JMdictProject / JMdictIssues

JMdict Japanese dictionary - lexicographic, etc. issues management
16 stars 1 forks source link

Handling お~/ご~/御~ variant forms. #79

Open JMdictProject opened 1 year ago

JMdictProject commented 1 year ago

In the お茶を濁す entry I commented:

お茶を濁す 46825 95.0% 茶を濁す 2443 5.0% I wonder if we can drop the 茶を濁す entry altogether, and just have it as an sK form here? Most of the JEs only have お茶を濁す.

We have often discussed the value of including お~ variants as entries. Reference dictionaries don't usually include them, but they are often quite common, such as in: 仕事 112677751 81.9% お仕事 24918265 18.1% and we've usually (sometimes reluctantly) agreed to include the more common ones.

It's occurred to me that the establishment of the [sK] search-only forms could be a way of handling them. It would mean having search forms that don't align completely with the reading of an entry, but it might be useful to consider it as an approach.

robinjmdict commented 1 year ago

I'm uncomfortable with including forms that don't align with the entry's reading, considering that many sites and apps do not yet (and may never) support the sK tag.

I don't think there's any need to add search-only お〜/ご〜 forms to existing entries. Users are unlikely to include the お/ご in lookup queries. Incidentally, I'd rather we didn't have separate お〜/ご〜 entries either (unless they're in the dictionaries). I think they're unnecessary.

JMdictProject commented 8 months ago

This has come up on the 車代 entry. I see GG5 has お車代 as an sK for its 車代 entry. 車代 46359 お車代 16072 御車代 1857 In some ways having お車代 searchable in the 車代 is less messy than having two entries.

stephenmk commented 8 months ago

I guarantee that "くるまだい【御車代】" is going to start proliferating throughout the various JMdict-based websites and apps.

These search forms aren't making it easier for anyone to find this entry, so there's really no point. It should be sufficient to add sense notes explaining that the word is usually 御〜 for particular meanings.

Marcusjmdict commented 8 months ago

I don't have data on what people are actually looking up but I wouldn't be surprised to see lots of people including the お/ご if that's how they encounter it. I understand the objections but do we have data on how many apps and dictionary sites that are still updating their source files (probably only a minority to start off with) that have not implemented sK/sk yet? When it comes to websitew, I would assume jisho.org has cornered probably 90% or more of the "market", and they've implemented both as I understand it.

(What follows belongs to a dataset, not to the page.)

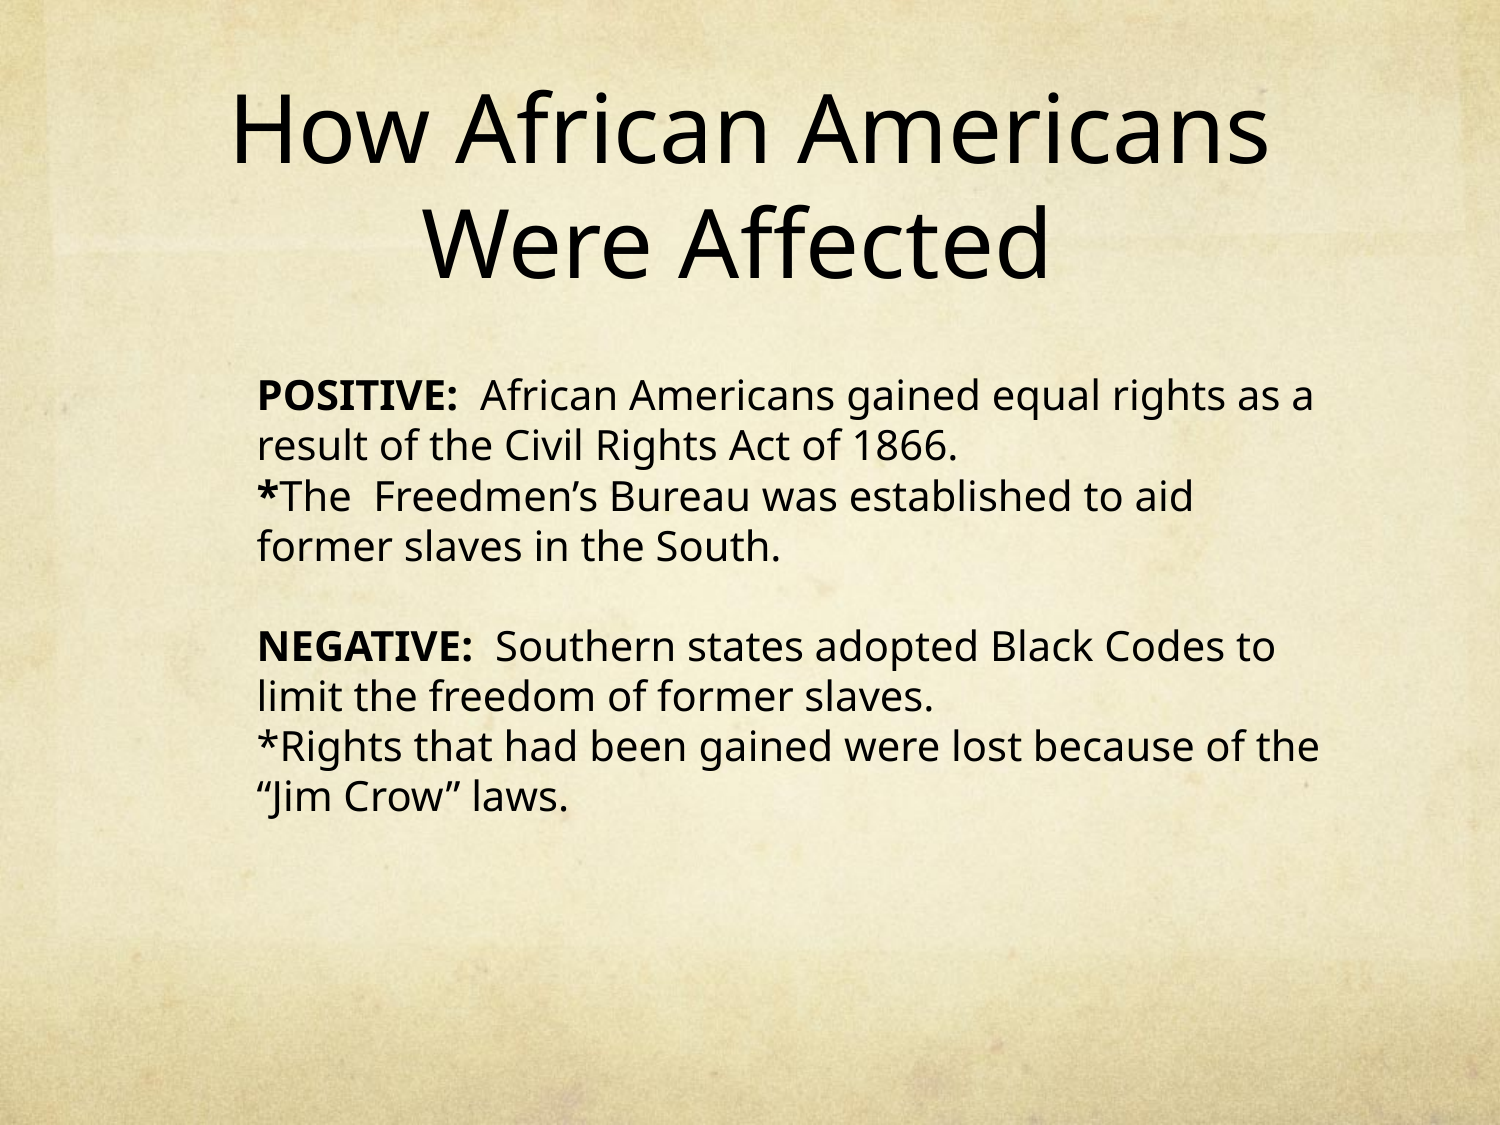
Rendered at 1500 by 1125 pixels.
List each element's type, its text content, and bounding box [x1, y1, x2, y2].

stephenmk commented 8 months ago

I think it's fair to assume that any app designed for performing Japanese dictionary lookups is going to include rudimentary text parsing functionality.

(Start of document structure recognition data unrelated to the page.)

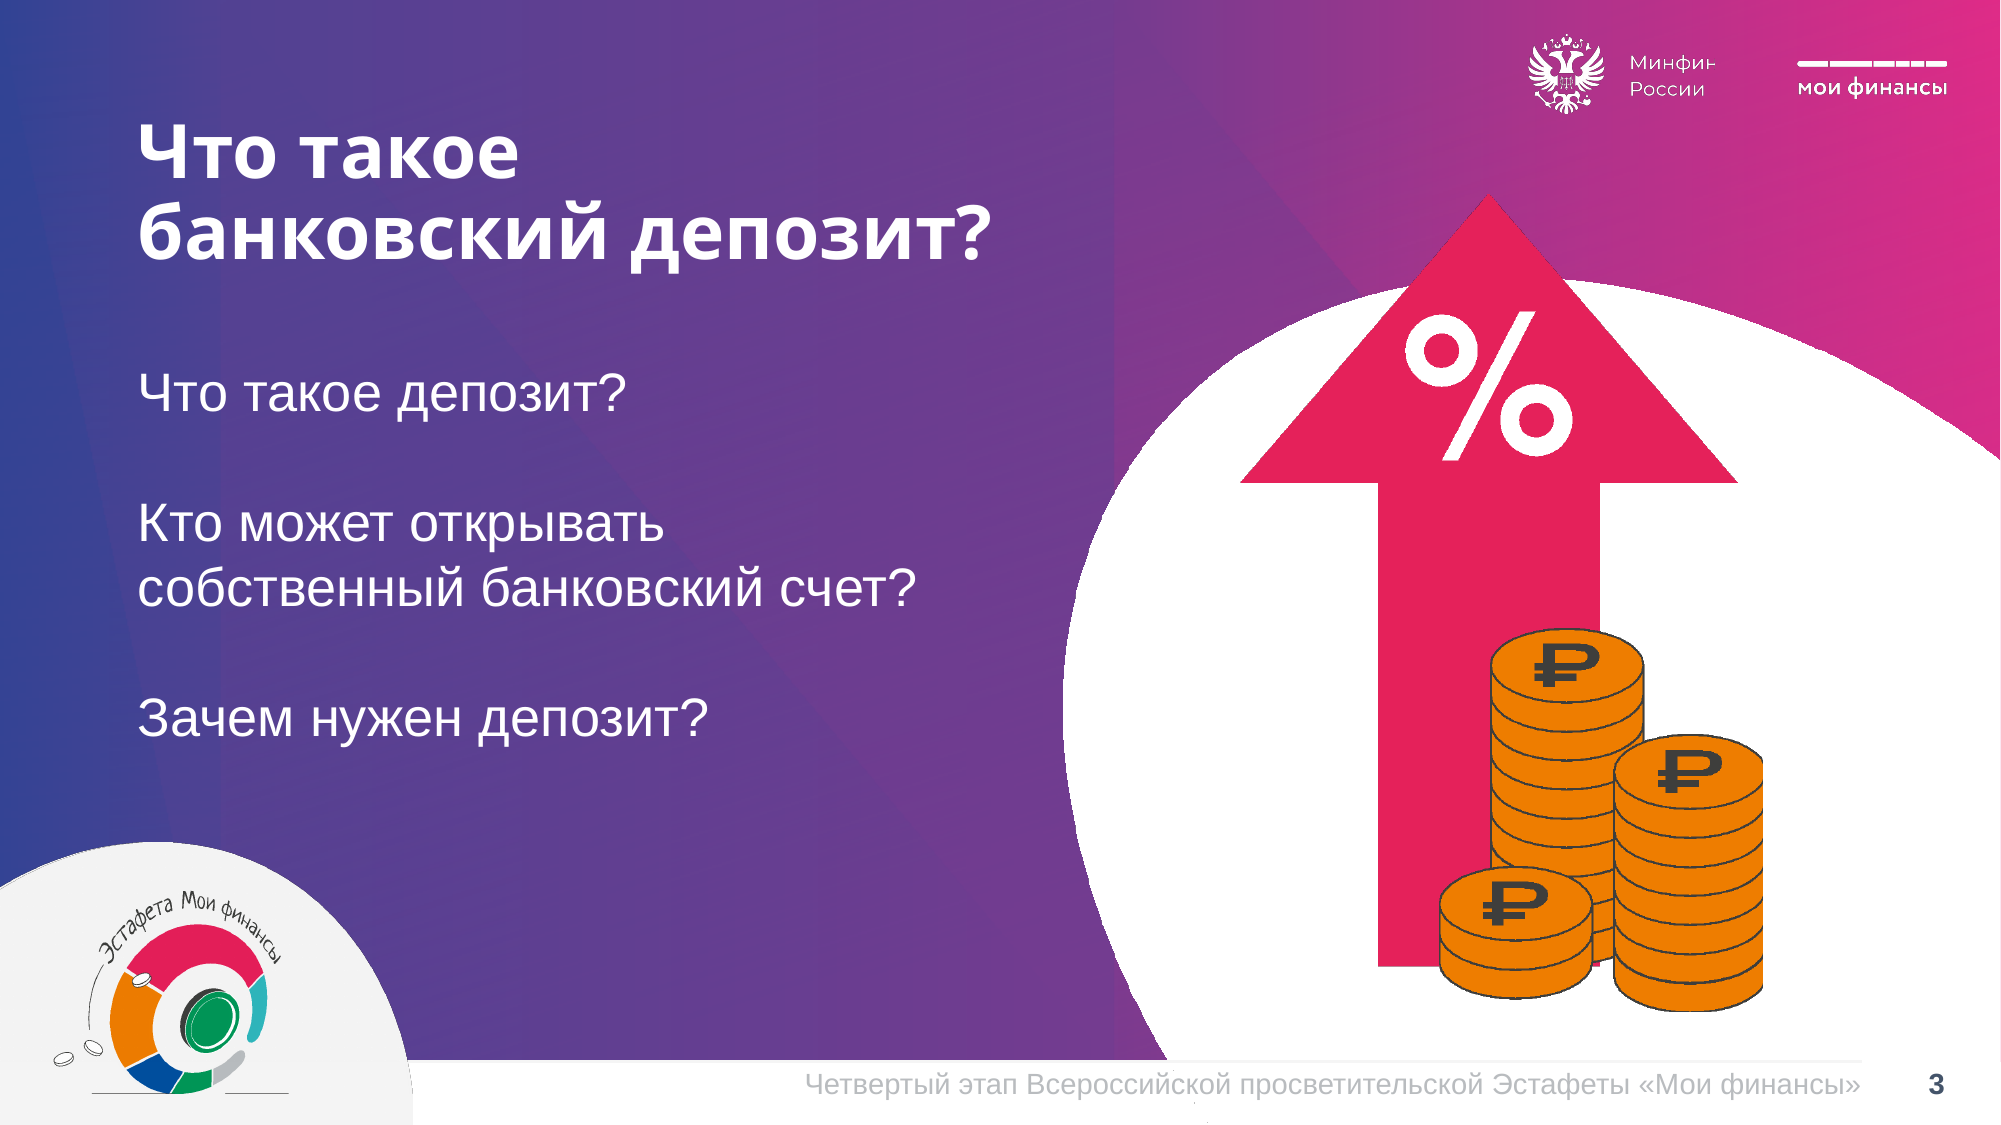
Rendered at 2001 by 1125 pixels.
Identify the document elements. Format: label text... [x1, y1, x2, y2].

text_box Что такое депозит? Кто может открывать собственный банковский счет? Зачем нужен депозит? [137, 357, 957, 818]
text_box Что такое банковский депозит? [137, 113, 1310, 273]
picture [1064, 1080, 1072, 1085]
text_box 3 [1862, 1065, 1945, 1125]
picture [0, 0, 2001, 1125]
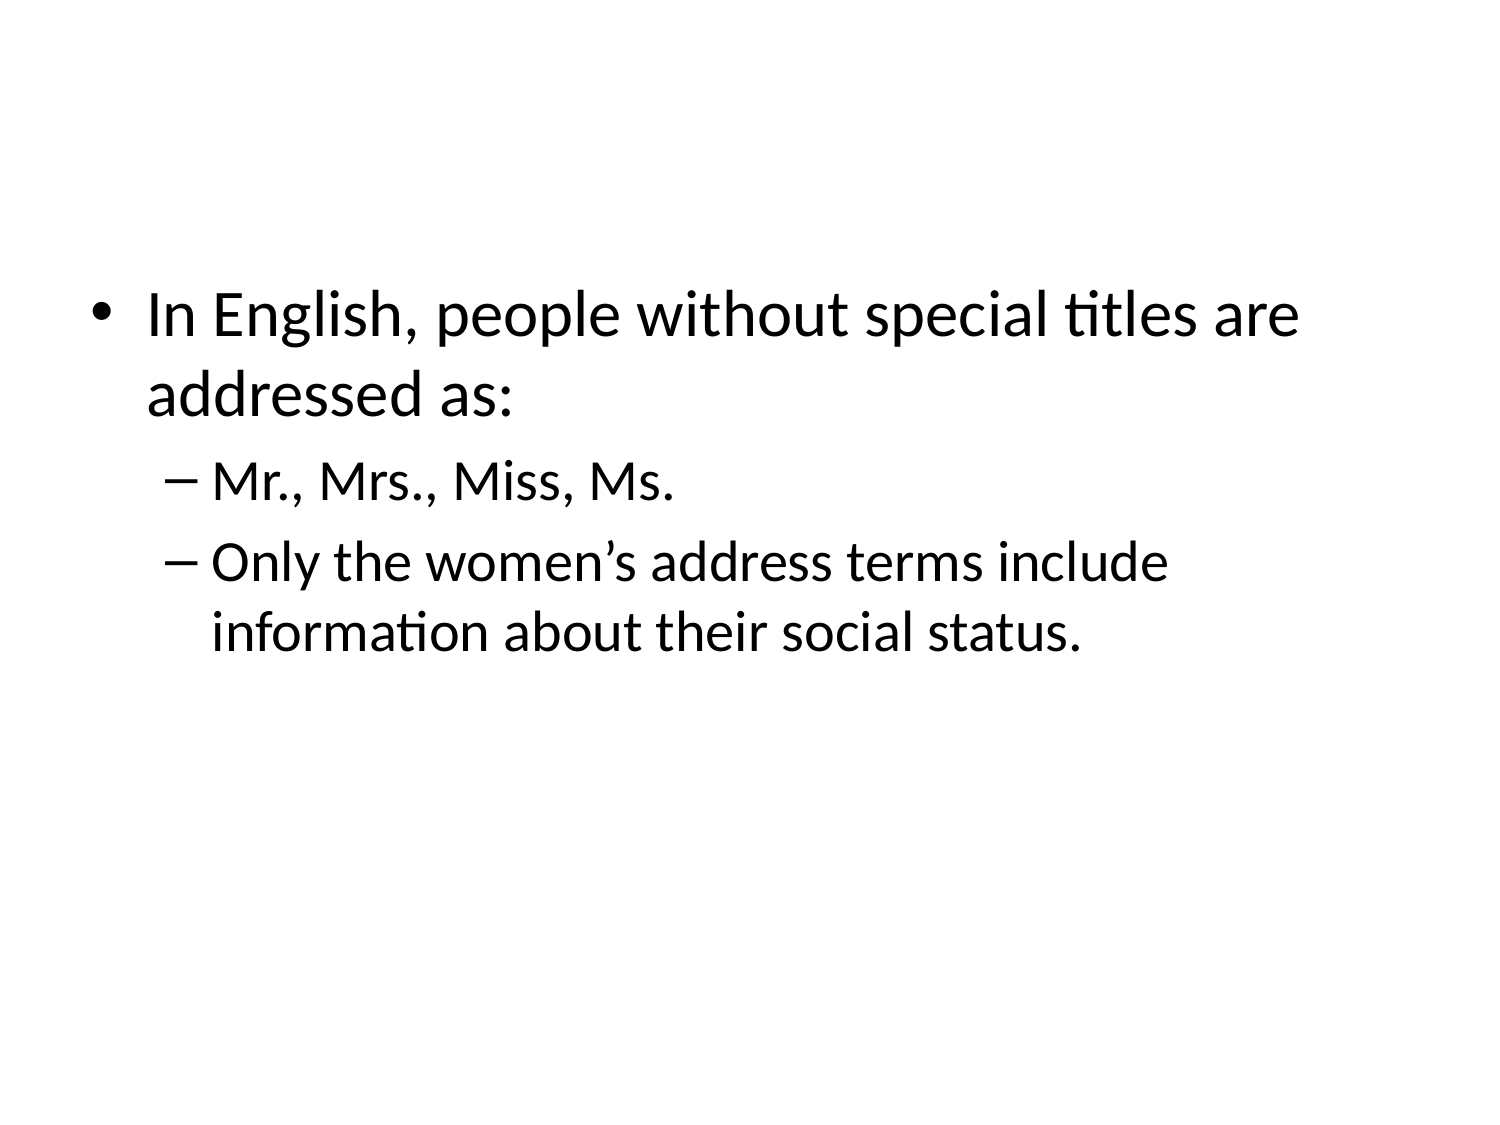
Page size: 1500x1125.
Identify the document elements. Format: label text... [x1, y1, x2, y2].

list In English, people without special titles are addressed as: Mr., Mrs., Miss, Ms. Only the women’s address terms include information about their social status. [75, 262, 1425, 1005]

Jisho has no trouble parsing 車代 from 御車代 ![jisho_kurumadai](https://github.com/JMdictProject/JMdictIssues/assets/8003332/f0bed8d7-e721-4fe9-a269-54d623da647d)
Neither do yomichan derivatives ![yomichan_kurumadai](https://github.com/JMdictProject/JMdictIssues/assets/8003332/fb02a838-9fc6-42b6-8531-c6b942c13897)

Search-only fields are useful for associating search keys that are not trivial to associate. I don't think it would be fair to assume that apps could find an entry like "猫踏んじゃった" from a search query like "ねこ踏んじゃった." Doing so would require parsing the input, searching for different possible combinations of surface forms, or otherwise involve some clever regex / partial text patterns. I'm not aware of any readily available off-the-shelf technology for facilitating these kinds of conversions.

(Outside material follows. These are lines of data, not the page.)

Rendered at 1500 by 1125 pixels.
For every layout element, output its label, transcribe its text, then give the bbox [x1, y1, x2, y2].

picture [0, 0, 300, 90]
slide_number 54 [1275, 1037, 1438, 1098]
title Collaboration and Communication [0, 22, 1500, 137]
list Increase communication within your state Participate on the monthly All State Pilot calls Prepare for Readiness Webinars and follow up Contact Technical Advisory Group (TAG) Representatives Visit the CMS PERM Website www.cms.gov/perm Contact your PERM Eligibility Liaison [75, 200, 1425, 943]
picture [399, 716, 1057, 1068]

Using the search fields to direct from 御車代 to 車代 makes about as much sense as adding な-suffixed search fields to な-adjective entries. It's a simple A+B operation that anyone with an elementary understanding of Japanese is already well aware of. Unlike the "猫踏んじゃった" example, there aren't multitudes of combinations to consider in order to find the main entry; apps and users know that you just need to drop the 1-character prefix.

I wouldn't argue against having a dedicated entry for おくるまだい. The editors of daijisen think that 御車代 is important enough to record in its own entry. Having these sorts of entries is, for example, useful for applications which use JMdict data for applying furigana to texts. Notably, the screenshots of jisho and yomichan that I included above both mistakenly apply ご to 御.

The furigana use-case is one example of why I'm adamant that search forms should still align with entry readings. It's one thing to have a search form use づ or ー with a reading that has ず or う, as these characters are basically interchangeable. I think adding characters to search forms that aren't reflected in the readings would be spoiling the consistency of JMdict data, and the reasons for doing so aren't compelling.

robinjmdict commented 8 months ago

I agree with Stephen.

It's often reasonable to have a separate entry for a common お/ご/御 form if it's the usual way of writing the word (or certain senses of the word). We already do this. I have no objections to a dedicated お車代 entry.

But otherwise I don't think we need to be concerned about the searchability of these forms.